Двое сидят в комнате за столом. Луна. Лампа. Бледный свет их. Двое. Мужчина и женщина. На них белые халаты. Дежурный доктор и медсестра. Между ними — чужая жизнь. Комната называется «ординаторская».
— Что с ним? — говорит сестра. — Какой странный больной.
— Травма головы, — говорит доктор. — То есть голова — это помимо прочего. Весь был точно отбивная.
— Никогда не видела такого. Он разговаривает со мной, а через минуту — будто уже не со мной, а с другим человеком. Словно щелкнули переключатель.
— Ещё не так удивит, — говорит доктор. — Вы сколько у нас? Месяц? Я наблюдаю его второй год. Сам сюда определил. Я знал его прежде: большой был умник, но в остальном — нормальный человек.
— Он всё время словно бы рассказывает что-то. С кем он говорит?
— Ни с кем. То есть кажется, что сам с собой. Но дело в том, что самого себя у него нет. Дискретное сознание. Там, на дороге, когда его корёжило в машине, оно разбилось на куски — как его кости, как его жизнь. Кости срослись, сознание, увы, так и осталось — в крошку.
Доктор смотрит на бумаги в чернильных кудельках. Лампа. Стол. Тени в углах шевелятся, словно дышат. Глаз луны гаснет за толстым краем насевшего облака.
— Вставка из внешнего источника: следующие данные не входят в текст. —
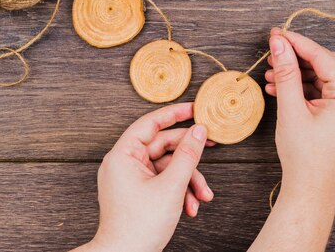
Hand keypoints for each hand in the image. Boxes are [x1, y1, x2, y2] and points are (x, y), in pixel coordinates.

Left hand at [76, 103, 214, 251]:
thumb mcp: (171, 187)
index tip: (194, 108)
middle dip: (189, 158)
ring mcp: (131, 178)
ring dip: (188, 181)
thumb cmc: (138, 226)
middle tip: (211, 148)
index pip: (150, 123)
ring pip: (167, 167)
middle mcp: (124, 163)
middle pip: (163, 146)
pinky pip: (162, 182)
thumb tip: (198, 131)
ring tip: (202, 197)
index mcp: (123, 155)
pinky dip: (178, 192)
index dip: (174, 114)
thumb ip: (188, 155)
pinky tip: (190, 208)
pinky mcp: (138, 192)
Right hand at [249, 28, 334, 251]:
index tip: (277, 33)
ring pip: (325, 78)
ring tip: (272, 76)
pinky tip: (282, 89)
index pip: (323, 57)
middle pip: (326, 64)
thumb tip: (279, 43)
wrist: (311, 191)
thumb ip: (286, 71)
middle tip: (273, 51)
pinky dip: (305, 89)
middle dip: (297, 58)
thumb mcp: (291, 109)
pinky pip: (326, 93)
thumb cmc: (304, 156)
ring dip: (299, 74)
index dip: (297, 42)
* * *Глины — целый рюкзак. Прежде меня никогда не тянуло лепить, даже в детстве предпочитал пластилину воздушного змея, не говоря уже о городках и казаках-разбойниках, а теперь — словно слышу зов. Зов глины. В нём — изнемогающая тоска, неутолимая жажда воплощения, будто стонет голодный дух, веками вечными мечущийся в поисках тела, но всякий раз — облом. А отказаться от мучительных метаний — никак. Такова природа духа и его голода.
Глина, каменный прах, тлен великих гор… Белая, ржаво-красная, зеленовато-серая — набрал разной. Когда я развожу её в миске водой, я думаю о мёртвых. Когда леплю нелепые тела, раскатываю колбаски рук и ног, я думаю о мёртвых. Царапая зубочисткой шарик головы, прорезывая рот, глаза, формуя нос, я думаю о мёртвых. Или… Или это мёртвые сами?.. Сами думают о себе внутри моей головы? Думают о себе — мной?
Позавчера, отправившись расставлять очередные слепленные фигурки — плод неосознанной тоски, — на Ковенском я увидел Кашнецова. Мы учились в одном классе. Однажды на уроке химии он выпил из спиртовки подкрашенный голубой гадостью спирт. Прославился на всю учительскую. Миша Кашнецов. В школе, разумеется, его звали Маша-Каша. Потом он закончил медицинский, пошёл в психиатрию и даже успел защитить кандидатскую. Как сказал Захар в то время, когда был живым: «После защиты диссертации человек получает право говорить глупости». Маша-Каша говорил глупости и до защиты, и после. А в девяносто четвёртом, когда вся страна уже слетела с петель, его убил вилкой пациент. Убил с одного удара. Известно ведь, что зачастую дилетант делает дело ловчее всякого профессионала — такова великая сила случая. И вот как ни в чём не бывало, Кашнецов идёт мне навстречу по Ковенскому. За двадцать лет, проведённых в могиле, он ничуть не изменился. Впрочем, для меня теперь и молодое стало старым. Я остолбенел. Озноб прошиб мою шкуру. Пот, как грунтовые воды, поднялся и залил корни волос. А он прошёл мимо, мазнув тусклым взглядом, — не узнал. Даже не заметил. И вновь меня покрыла изморозь и захрустели сочленения.